KARAWANG |Infokeadilan.com – Proyek revitalisasi pembangunan ruang toilet, ruang UKS, dan area bermain di sebuah PAUD di Dusun Krajan, Desa Kedungjeruk, Kecamatan Cibuaya, Kabupaten Karawang, menjadi sorotan. Proyek yang didanai oleh Kementerian Pendidikan, Kebudayaan, Riset, dan Teknologi melalui Direktorat Pendidikan Anak Usia Dini ini diduga kurang pengawasan dari dinas provinsi Jawa Barat, Rabu (03/12/2025).
Atin Sutisna, Bidang Investigasi LSM GMBI Distrik Kabupaten Karawang, mengungkapkan bahwa anggaran proyek sebesar Rp405.757.000 dinilai tidak masuk akal jika hanya untuk pembangunan ruang toilet, ruang UKS, dan area bermain.
“Anggaran sebesar itu, apakah termasuk pembelian lahan? Jika hanya untuk pembangunan, rasanya terlalu fantastis,” ujarnya.
Atin menambahkan, jika anggaran tersebut termasuk pembelian lahan, maka LSM GMBI mempertanyakan keberadaan surat pembelian lahan tersebut. Selain itu, denah lokasi proyek juga tidak dicantumkan di papan informasi proyek.
Kejanggalan lainnya adalah penunjukan Pa Yatno sebagai pihak yang berkapasitas dalam pekerjaan tersebut oleh Ketua Pengurus Proyek, H. Agus.
“Sangat diherankan mengapa Pak H. Agus mengarahkan ke Pa Yatno.

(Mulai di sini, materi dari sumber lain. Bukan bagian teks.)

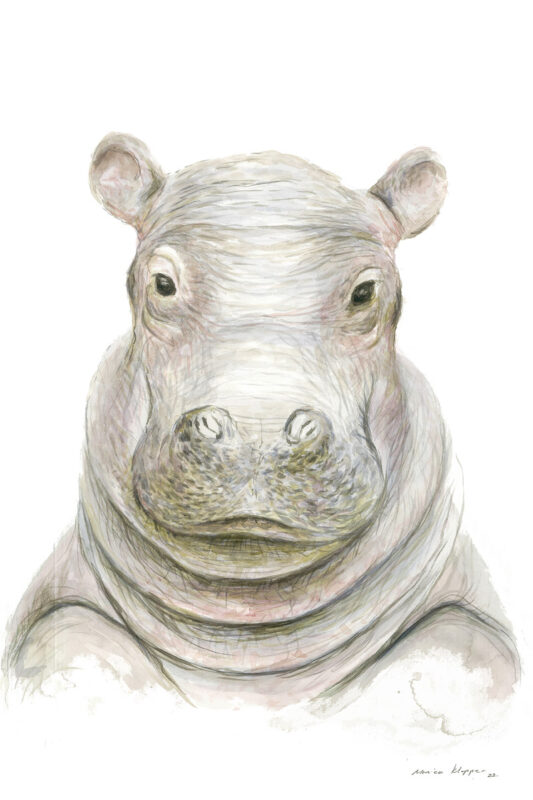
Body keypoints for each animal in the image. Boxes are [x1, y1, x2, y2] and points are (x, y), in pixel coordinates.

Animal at [4, 135, 519, 726]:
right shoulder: (55, 602)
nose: (258, 431)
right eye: (161, 283)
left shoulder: (473, 612)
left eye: (366, 292)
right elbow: (73, 654)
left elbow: (454, 665)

Apa kapasitas Pa Yatno dalam pekerjaan ini?” tanya Atin.
Tak sampai disitu ia juga menyoroti terkait legalitas tanah yang diduga masih dalam kepemilikan pihak lain.

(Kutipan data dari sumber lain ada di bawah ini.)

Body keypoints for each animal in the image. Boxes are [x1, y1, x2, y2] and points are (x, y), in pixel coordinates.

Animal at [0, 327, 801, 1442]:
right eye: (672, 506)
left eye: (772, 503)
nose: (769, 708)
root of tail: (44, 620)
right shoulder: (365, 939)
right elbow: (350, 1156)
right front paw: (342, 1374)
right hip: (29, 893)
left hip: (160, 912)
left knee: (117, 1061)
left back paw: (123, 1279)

“Kemudian yang saya herankan, bagaimana dengan legalitas lahan yang sudah di bangun tersebut. Apakah itu sudah sah kepemilikannya menjadi milik sekolah atau memang masih milik pihak lain. Jika dugaan ini memang belum dipenuhi, maka saya meminta pengawasan dari dinas pendidikan provinsi Jawa Barat untuk segera menindak terkait status lahan tersebu. Jika ini ada pembiaran lalu bagaimana pengawasannya, ketegasanya bagaimana masa ini akan dibiarkan.” Tanya Atin menegaskan.
Atin Sutisna berharap Dinas Provinsi Jawa Barat turun tangan untuk memberikan keterangan resmi secara transparan terkait pembangunan revitalisasi PAUD ini.
Saat awak media mengunjungi lokasi proyek, papan informasi proyek memang terpasang, namun denah lokasi dan informasi mengenai CV atau pihak yang melakukan swakelola tidak tercantum. Papan informasi tersebut hanya mencantumkan:
– Nama Kegiatan: Pemberian Bantuan Pemerintah Program Revitalisasi Satuan PAUD 2025
– Nomor PKS: 0962/BRPAUD/2025, 15 Agustus 2025
– Nilai Bantuan: Rp405.757.000
– Untuk Pembangunan: Ruang Toilet, Ruang UKS, Area Bermain
– Sumber Dana: Direktorat Pendidikan Anak Usia Dini
– Waktu Pelaksanaan: 19 September 2025 s/d 19 Desember 2025
H. Agus, yang disebut sebagai ketua swakelola pembangunan, tidak memberikan penjelasan detail mengenai proyek ini. Ia hanya mengarahkan awak media ke pihak lain.
“Pelaksana Pembangunan pa Ir Khoerudin dan untuk bagian Informasi Pembangunan Pa Yatno SH.MH. Untuk jelas nya datang ke pa yatno,” ucap H. Agus melalui pesan WhatsApp.
Hingga berita ini dipublikasikan, belum ada keterangan resmi dari pihak pengawasan dinas provinsi Jawa Barat.